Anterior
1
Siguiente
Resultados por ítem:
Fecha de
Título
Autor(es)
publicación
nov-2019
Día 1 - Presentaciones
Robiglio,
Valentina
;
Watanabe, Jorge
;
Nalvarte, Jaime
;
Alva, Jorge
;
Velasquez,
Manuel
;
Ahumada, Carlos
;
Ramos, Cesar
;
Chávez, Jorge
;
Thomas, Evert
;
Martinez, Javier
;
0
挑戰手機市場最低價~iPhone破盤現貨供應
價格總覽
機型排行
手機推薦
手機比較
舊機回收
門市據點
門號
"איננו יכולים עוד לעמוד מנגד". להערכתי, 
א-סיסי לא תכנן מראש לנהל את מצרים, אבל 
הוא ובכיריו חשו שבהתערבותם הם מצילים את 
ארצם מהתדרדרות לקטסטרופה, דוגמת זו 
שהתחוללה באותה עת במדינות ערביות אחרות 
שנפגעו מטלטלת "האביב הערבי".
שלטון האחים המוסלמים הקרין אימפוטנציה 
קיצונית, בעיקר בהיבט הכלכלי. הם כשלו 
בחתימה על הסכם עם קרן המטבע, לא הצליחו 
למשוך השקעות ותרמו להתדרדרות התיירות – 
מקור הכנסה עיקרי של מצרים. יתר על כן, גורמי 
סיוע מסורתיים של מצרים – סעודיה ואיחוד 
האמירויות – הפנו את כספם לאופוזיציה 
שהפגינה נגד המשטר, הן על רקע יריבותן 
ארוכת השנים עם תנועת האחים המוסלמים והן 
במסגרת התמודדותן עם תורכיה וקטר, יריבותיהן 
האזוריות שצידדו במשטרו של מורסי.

----

Rewrite the material line for line, substituting "Next" for "Siguiente" and leaving everything else untouched.

> [Solution]:
Anterior
1
Next
Resultados por ítem:
Fecha de
Título
Autor(es)
publicación
nov-2019
Día 1 - Presentaciones
Robiglio,
Valentina
;
Watanabe, Jorge
;
Nalvarte, Jaime
;
Alva, Jorge
;
Velasquez,
Manuel
;
Ahumada, Carlos
;
Ramos, Cesar
;
Chávez, Jorge
;
Thomas, Evert
;
Martinez, Javier
;
0
挑戰手機市場最低價~iPhone破盤現貨供應
價格總覽
機型排行
手機推薦
手機比較
舊機回收
門市據點
門號
"איננו יכולים עוד לעמוד מנגד". להערכתי, 
א-סיסי לא תכנן מראש לנהל את מצרים, אבל 
הוא ובכיריו חשו שבהתערבותם הם מצילים את 
ארצם מהתדרדרות לקטסטרופה, דוגמת זו 
שהתחוללה באותה עת במדינות ערביות אחרות 
שנפגעו מטלטלת "האביב הערבי".
שלטון האחים המוסלמים הקרין אימפוטנציה 
קיצונית, בעיקר בהיבט הכלכלי. הם כשלו 
בחתימה על הסכם עם קרן המטבע, לא הצליחו 
למשוך השקעות ותרמו להתדרדרות התיירות – 
מקור הכנסה עיקרי של מצרים. יתר על כן, גורמי 
סיוע מסורתיים של מצרים – סעודיה ואיחוד 
האמירויות – הפנו את כספם לאופוזיציה 
שהפגינה נגד המשטר, הן על רקע יריבותן 
ארוכת השנים עם תנועת האחים המוסלמים והן 
במסגרת התמודדותן עם תורכיה וקטר, יריבותיהן 
האזוריות שצידדו במשטרו של מורסי.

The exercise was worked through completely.